What we wear, eat, say, read and think are no longer “small and insignificant” questions about our personal lives. They have become issues which “cut and divide us.” They make us hate and despise those who are different, Chief Justice of India-designate Justice Ranjan Gogoi said on Monday in the Supreme Court.

He was speaking at the farewell function organised by the Supreme Court Bar Association (SCBA) for the retiring Chief Justice of India Dipak Misra.

Justice Gogoi, who will take over on October 3 as India’s 46th Chief Justice of India and the first top judge from Assam, argued for the creation of a community that is unified in the values of equality, liberty and dignity enshrined in the Constitution.

“Belonging to this community does not mean we give up who we are, our personal beliefs and tastes. Instead, it means that we constantly evaluate these beliefs on the touchstone of constitutional morality.”

“Wherever there is doubt and conflict, we must allow constitutional morality to prevail. This is the true patriotism to the Constitution,” Justice Gogoi said.

If the nation does not endeavour to realise the vision of the Constitution, “we will continue to hate, despise and kill each other.”

“It is perhaps trite to suggest that we live in times of great political churning across the world. Today alongside a huge diversity of thought and opinion, there co-exists conflicting world views. We are divided, perhaps more than ever by lines of class, caste, religion, gender and ideology,” Justice Gogoi said.

He said the vision of a unified community lies within the pages of our Constitution. He quoted Dr. B.R. Ambdekar’s “I feel that the Constitution is workable, it is flexible and it is strong in peacetime and in wartime. If I may say so, if things go wrong under the new Constitution, the reason will not be that we had a bad Constitution. What we will have to say is that Man was vile.”

Gatekeepers of justice

Justice Gogoi said profound constitutional questions cannot be separated from the politically salient issues of the times.
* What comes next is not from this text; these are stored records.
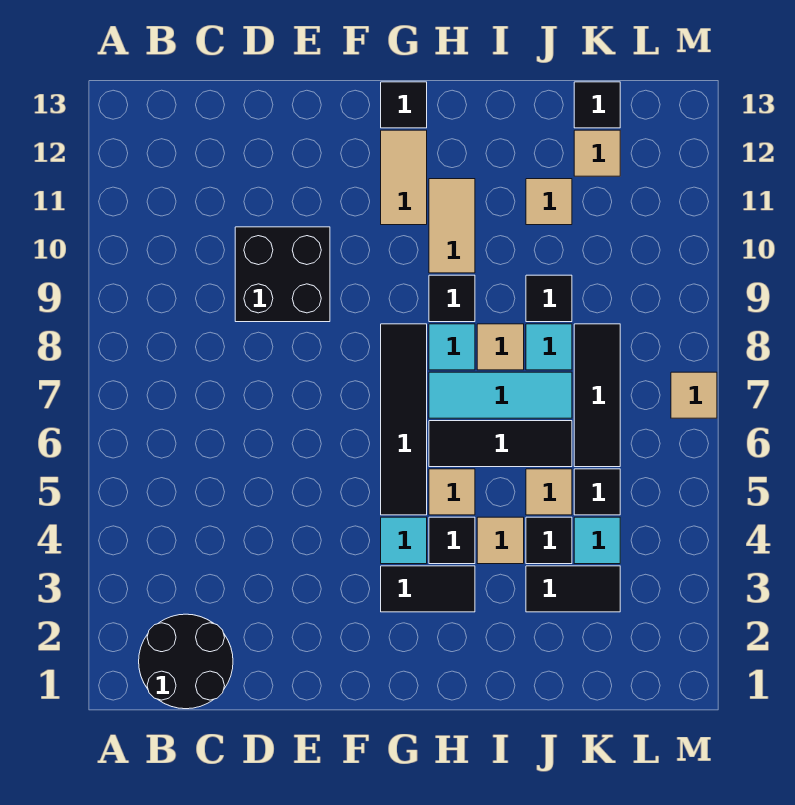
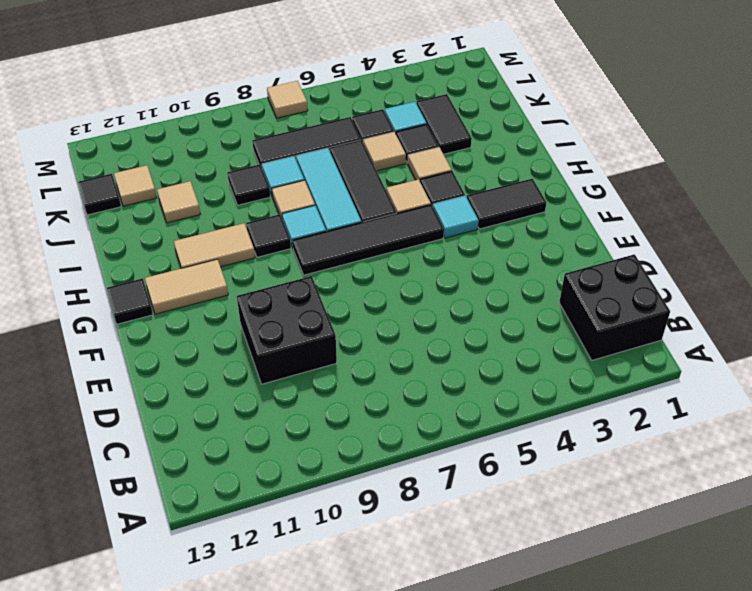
black 2x2 round brick [139,614,233,709] -> black 2x2 brick [559,254,670,360]
black 1x2 tile [381,566,475,612] -> black 1x2 tile turned to [467,179,546,229]

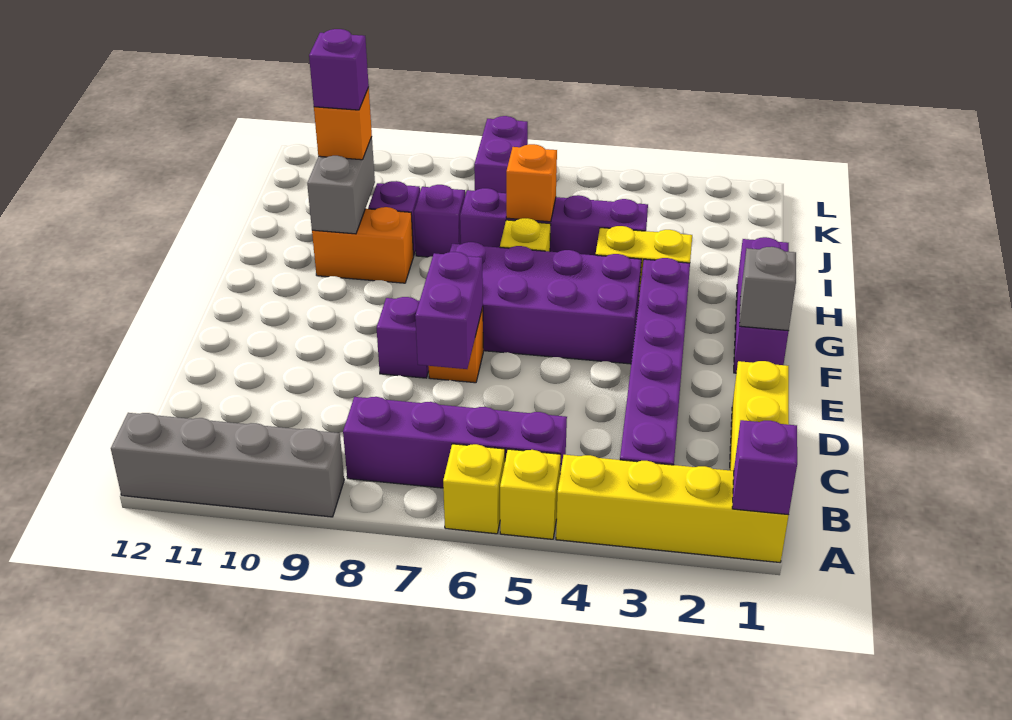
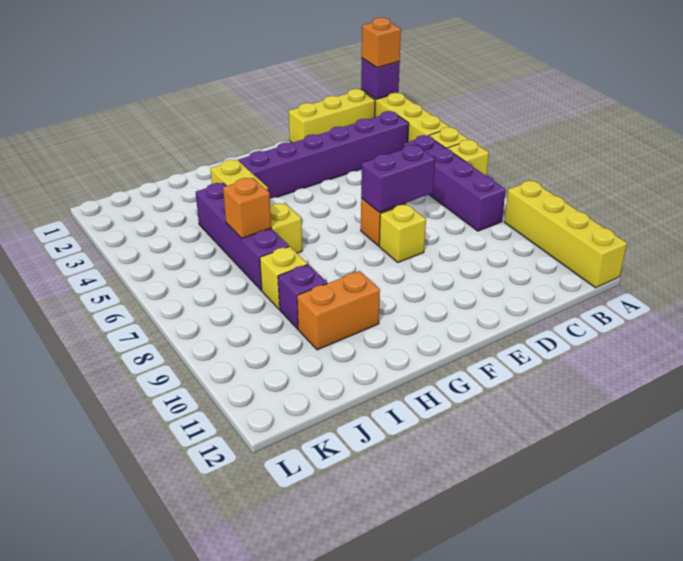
grey 1x4 brick [111,413,344,517] -> yellow 1x4 brick [504,181,627,288]
purple 1x1 brick [377,297,429,378] -> yellow 1x1 brick [379,204,426,262]
purple 1x3 brick [734,237,789,373] -> none
grey 1x1 brick [739,247,796,331] -> none
purple 2x4 brick [450,242,641,364] -> none
orange 1x2 brick [312,207,413,283] -> orange 1x2 brick turned to [297,271,380,350]
grey 1x2 brick [307,137,375,234] -> none
purple 1x1 brick [414,185,465,257] -> yellow 1x1 brick [260,246,308,309]
orange 1x1 brick [314,88,372,160] -> orange 1x1 brick moved to [362,18,401,68]
purple 1x1 brick [309,29,369,110] -> none
purple 1x2 brick [474,116,528,193] -> none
It is precisely in difficult times like this that our “resilience to our commitment is tested.”

“Surely, we do not think that the constitutional text has ready-made answers, but we do believe that it offers the principles and procedures through which we can construct answers suitable to our times.”

Justice Gogoi reminded those around him that history was the “harshest judge of all.”

“You and I are the gatekeepers of justice,” Justice Gogoi said.